It is not fair to say that Donna can't cook.
She can microwave popcorn and frozen lasagna. She can make instant coffee. And she can cook vegetarian chili for 24, using a recipe she got from her college roommate.
But she cannot scramble eggs, boil pasta or broil chicken. This smart, energetic, 25-year-old lawyer is helpless in the kitchen. What's more, she couldn't care less.
And she's not alone.
In recent years, educators have talked about cultural illiteracy and mathematical illiteracy. Now cooking teachers, food writers and dietitians are talking about culinary illiteracy and the fact that they are meeting a group of people in their 20s who can't and don't cook at all.
"We're looking at the first generation of cooking illiterates," said cookbook writer Irena Chalmers. "They don't cook and they don't see why they should, any more than they should cut their own hair or clean their own clothes. There's a whole population that has no contact with their food until they peel back the top of a frozen dinner."
She is talking about women, of course. Although there have been changes in the kitchen, it is still more of a surprise when a man does cook than when he doesn't.
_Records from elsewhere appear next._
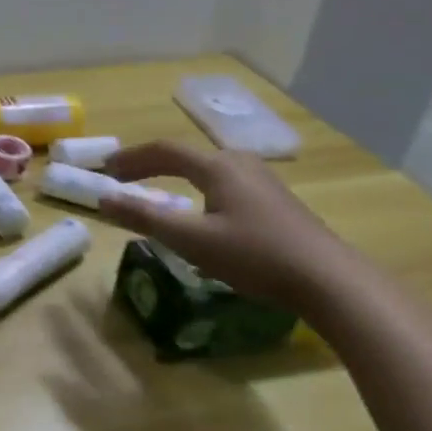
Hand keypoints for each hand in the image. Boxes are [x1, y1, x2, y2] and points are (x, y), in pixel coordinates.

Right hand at [99, 138, 350, 308]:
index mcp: (218, 166)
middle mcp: (240, 163)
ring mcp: (262, 181)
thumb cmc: (254, 255)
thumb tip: (103, 200)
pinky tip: (198, 211)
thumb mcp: (191, 240)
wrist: (328, 279)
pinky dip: (196, 188)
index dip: (131, 158)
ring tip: (153, 191)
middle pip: (185, 156)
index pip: (164, 150)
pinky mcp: (274, 201)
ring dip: (173, 176)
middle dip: (149, 165)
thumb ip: (145, 218)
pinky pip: (223, 182)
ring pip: (206, 169)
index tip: (105, 170)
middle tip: (123, 180)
These women don't cook because they don't have to. They can eat out, take out from gourmet shops, supermarkets, pizzerias and restaurants, warm up shelf-stable and refrigerated foods or microwave frozen dinners. If nothing else is available, there is always the salad bar, the bran muffin and the pint of Haagen Dazs.
And they can't cook because their mothers didn't cook.
"Traditionally, young women learned to cook at home from their mothers," said food historian Alice Ross, who is studying American women and domesticity. "By the time they were 11 or 12 they could, and did, do everything their mothers could do."
When social changes made greater demands on women's skills, they turned to cooking schools and books to teach them newer, more elegant ways to cook and set a table. But their basic cooking knowledge came from their mothers. Night after night, they were in the kitchen while she made dinner, and without realizing it they absorbed her way of washing lettuce and cleaning chicken.
Now, said cooking teacher Peter Kump, he gets students whose mothers didn't cook at all. "They stopped because they were working and because it was modern to use TV dinners and convenience foods. And there was a time in the '60s and '70s when it was smart for a woman not to be able to cook, just as it was smart for a woman not to be able to type."
"My mother was from the 'I-hate-to-cook generation,' so I'm from the 'I-don't-know-how-to-cook generation,' " said Robin Soslow, author of "The Official Single Woman's Cookbook" (Corkscrew Press). "She could cook but didn't want to, because she was a liberated working woman. She used to tell me to go study and not waste my time in the kitchen."
Cooking schools have had to adapt to the new culinary illiteracy. Kindergarten-level courses fill up, while enrollment in advanced courses lags. Carol Brock, coordinator of food and entertaining for the Adult Education program of the Great Neck Schools on New York's Long Island, said that she will add introductory courses next spring, hoping to catch the interest of students who need to learn how to boil water.
What makes a non-cook decide to go to cooking school? Thirteen students, including lawyers, marketing executives, a software specialist and an actress, met at the New School here before Stephen Schmidt's course in Fundamentals of Cooking last month. As hesitant as if they were members of a therapy group, one by one they confessed what had brought them there.
"I'm here to save my marriage." "I've had it with Lean Cuisine and Chinese takeout." "The Amex bills were getting horrible."
Teachers share horror stories about how little their current students know. There was the one who left the giblets inside the roasting chicken. The one who didn't know that a cake pan went in the oven. The one who was told to cut the stems off a bunch of watercress and asked which side of the rubber band he should cut on.
Ross has had students who didn't know butter was made from milk; Schmidt has had students who don't know where to find meat in the supermarket or how to unwrap and store it when they got home.
Kump recalls a student who said that she couldn't cook at all. "I wanted to boost her confidence, so I said, 'You can make coffee, can't you?' It turned out that she couldn't. She sent down to a coffee shop for coffee in the morning."
All the teachers said that their non-cooking students clung to written recipes as though they were chemical formulas. "They don't want to hear 'season to taste,' " teacher Deborah Jensen said. "They don't want to be told to leave out the garlic if they don't like garlic, or double the parsley if it doesn't have much taste. To them, a teaspoon is a teaspoon."